FIG. 8 shown a slide according to an alternative embodiment; and

FIGS. 9 and 10 show the slide of FIG. 5 at different positions in the compressor.

DETAILED DESCRIPTION OF PARTICULAR EMBODIMENTS

FIG. 5 shows a slide according to the invention having sealing parts 2, 4 and a cut-out 6.

FIG. 6 shows the slide of FIG. 5 positioned in towards the main casing alongside the main rotor. The cut-out 6 provides an accurate high VR discharge port.

FIG. 7 shows how a lower VR is achieved. The slide is pulled out from the casing so that it is beyond the main rotor and thus the VR is formed from the port 8 remaining in the casing.

The slide of FIGS. 5 to 7 is a simple slide.
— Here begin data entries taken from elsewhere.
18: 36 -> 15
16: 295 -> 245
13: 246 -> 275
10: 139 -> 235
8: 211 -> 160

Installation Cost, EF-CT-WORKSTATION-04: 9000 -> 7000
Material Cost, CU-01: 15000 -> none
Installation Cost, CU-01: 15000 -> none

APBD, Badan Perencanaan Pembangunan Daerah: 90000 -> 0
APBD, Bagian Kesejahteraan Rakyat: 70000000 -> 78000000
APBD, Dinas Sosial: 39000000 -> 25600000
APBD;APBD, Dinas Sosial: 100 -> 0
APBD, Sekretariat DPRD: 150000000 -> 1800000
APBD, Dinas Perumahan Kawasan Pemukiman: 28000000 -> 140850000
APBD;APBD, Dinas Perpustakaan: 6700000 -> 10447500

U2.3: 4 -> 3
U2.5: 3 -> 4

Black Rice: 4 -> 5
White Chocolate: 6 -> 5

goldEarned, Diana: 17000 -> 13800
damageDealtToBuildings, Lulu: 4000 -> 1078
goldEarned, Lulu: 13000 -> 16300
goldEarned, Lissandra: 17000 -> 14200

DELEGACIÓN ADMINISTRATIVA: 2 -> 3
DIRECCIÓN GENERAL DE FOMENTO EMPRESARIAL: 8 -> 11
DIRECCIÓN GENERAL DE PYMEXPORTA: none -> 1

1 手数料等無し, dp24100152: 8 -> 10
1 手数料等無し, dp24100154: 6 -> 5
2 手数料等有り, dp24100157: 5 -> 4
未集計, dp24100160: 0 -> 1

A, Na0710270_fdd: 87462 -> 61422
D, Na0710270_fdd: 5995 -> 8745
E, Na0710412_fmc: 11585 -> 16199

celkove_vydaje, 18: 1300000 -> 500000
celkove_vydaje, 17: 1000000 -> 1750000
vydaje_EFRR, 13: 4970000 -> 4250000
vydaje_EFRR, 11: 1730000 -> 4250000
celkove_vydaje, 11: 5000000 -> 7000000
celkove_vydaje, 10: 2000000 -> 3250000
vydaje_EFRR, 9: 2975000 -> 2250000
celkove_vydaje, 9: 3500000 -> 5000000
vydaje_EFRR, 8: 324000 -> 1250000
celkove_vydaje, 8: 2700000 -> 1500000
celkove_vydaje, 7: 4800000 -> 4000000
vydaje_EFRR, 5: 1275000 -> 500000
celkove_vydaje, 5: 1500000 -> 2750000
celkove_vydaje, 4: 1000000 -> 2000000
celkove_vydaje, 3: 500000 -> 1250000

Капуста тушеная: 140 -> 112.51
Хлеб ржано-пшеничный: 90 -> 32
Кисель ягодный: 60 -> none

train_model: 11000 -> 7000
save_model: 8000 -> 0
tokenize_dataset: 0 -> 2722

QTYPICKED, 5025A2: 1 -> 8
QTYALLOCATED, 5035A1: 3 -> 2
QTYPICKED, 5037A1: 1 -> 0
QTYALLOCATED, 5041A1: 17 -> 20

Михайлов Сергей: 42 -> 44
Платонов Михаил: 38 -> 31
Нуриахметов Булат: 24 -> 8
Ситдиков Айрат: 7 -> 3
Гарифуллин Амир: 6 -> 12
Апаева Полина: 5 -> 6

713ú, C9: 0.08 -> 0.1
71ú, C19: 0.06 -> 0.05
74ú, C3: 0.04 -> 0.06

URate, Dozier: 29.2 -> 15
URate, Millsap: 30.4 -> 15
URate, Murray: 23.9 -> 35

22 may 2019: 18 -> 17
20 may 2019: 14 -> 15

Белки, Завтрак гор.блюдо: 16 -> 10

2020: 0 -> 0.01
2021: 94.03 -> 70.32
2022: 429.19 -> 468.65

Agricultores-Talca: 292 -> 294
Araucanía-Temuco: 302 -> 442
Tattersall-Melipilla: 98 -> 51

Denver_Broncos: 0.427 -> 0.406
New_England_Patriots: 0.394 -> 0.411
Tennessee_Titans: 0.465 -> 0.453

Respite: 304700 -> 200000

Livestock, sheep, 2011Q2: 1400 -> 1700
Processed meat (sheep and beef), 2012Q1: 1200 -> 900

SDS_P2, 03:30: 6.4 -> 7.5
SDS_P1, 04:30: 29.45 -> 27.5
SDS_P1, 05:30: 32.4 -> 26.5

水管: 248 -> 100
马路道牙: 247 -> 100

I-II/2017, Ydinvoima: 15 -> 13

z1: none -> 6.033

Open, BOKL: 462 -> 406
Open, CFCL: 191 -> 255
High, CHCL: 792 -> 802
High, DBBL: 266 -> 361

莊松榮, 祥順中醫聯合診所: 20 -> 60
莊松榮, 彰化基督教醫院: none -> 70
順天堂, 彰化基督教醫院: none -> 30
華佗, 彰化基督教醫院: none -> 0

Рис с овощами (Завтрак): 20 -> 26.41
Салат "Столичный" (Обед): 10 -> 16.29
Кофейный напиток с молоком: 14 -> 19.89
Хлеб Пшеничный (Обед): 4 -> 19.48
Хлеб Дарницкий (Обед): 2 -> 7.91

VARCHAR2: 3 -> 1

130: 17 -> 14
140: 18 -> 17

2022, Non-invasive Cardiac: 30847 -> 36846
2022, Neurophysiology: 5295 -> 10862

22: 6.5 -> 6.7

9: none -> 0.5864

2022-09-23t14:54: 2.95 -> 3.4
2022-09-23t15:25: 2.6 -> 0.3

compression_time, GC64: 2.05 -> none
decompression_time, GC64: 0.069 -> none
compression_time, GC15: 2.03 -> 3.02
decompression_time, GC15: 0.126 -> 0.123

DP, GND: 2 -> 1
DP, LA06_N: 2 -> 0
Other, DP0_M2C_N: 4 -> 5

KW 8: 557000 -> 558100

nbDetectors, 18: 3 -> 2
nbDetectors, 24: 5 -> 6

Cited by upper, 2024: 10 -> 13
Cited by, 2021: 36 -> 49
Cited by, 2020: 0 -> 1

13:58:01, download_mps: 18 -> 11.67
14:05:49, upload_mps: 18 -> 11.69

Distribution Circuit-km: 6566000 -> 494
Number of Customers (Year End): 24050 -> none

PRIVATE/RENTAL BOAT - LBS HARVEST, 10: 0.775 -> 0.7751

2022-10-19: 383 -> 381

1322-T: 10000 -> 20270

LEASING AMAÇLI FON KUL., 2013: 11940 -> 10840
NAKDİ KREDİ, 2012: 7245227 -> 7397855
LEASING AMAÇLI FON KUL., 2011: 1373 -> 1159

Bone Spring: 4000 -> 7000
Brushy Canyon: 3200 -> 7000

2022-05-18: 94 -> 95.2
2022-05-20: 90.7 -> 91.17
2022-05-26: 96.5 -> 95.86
The higher VR slide discharge port provided by the cut-out 6 correctly aligns with the rotor flute, but when the slide is withdrawn beyond the rotor the remaining low VR fixed port does not match the true VR requirement.

FIGS. 8 to 10 show an alternative slide which has the same high VR cut-out as the slide of FIGS. 5 to 7. However this slide also has the correct low VR remaining in the casing when the slide is moved out of engagement beyond the rotor as shown in FIG. 10.

The simple slide of FIGS. 5 to 7 is easier to produce and the VR compromise is less detrimental at the Low VR operating conditions than at higher VR conditions. The true VR slide of FIGS. 8 to 10 will provide the highest efficiency.

Claims

1. A single screw compressor comprising:

a main rotor;

at least one gate rotor; and

a casing for the main rotor, wherein the casing comprises:

a first end comprising a discharge port;

a second end being opposite from the first end and in an axial direction of the main rotor;

a bore adjacent to the main rotor, wherein the bore comprises a first bore end and a second bore end, and wherein a distance between the second bore end and the second end of the casing is smaller than a distance between the first bore end and the second end of the casing; and

a slide slidable within the bore,

wherein the slide comprises a cut-out between a first upstream sealing part and a second downstream sealing part of the slide,

wherein the first upstream sealing part of the slide comprises a surface facing away from the cut-out that is inclined to a plane transverse to the axes of the slide and the main rotor at an angle substantially the same as the main rotor pitch angle, the surface facing the first bore end,

wherein the slide is slidable between a high volume ratio position where the cut-out is within the casing and provides a path to the discharge port, and a low volume ratio position where an entire first upstream sealing part of the slide is beyond the first end of the casing to provide a fixed discharge path in the bore of the casing,

wherein, during the low volume ratio position, a gap exists between a portion of the surface of the first upstream sealing part of the slide facing away from the cut-out and the discharge port,

wherein the second bore end is positioned closer to the first bore end than the second end of the casing is positioned relative to the first bore end, and

wherein the main rotor sucks a refrigerant from a gap between the main rotor and the second end of the casing, compresses the refrigerant working with the at least one gate rotor, and discharges the refrigerant to the discharge port.

2. The single screw compressor according to claim 1, wherein the second bore end is positioned closer to the discharge port than the second end of the casing is positioned relative to the discharge port.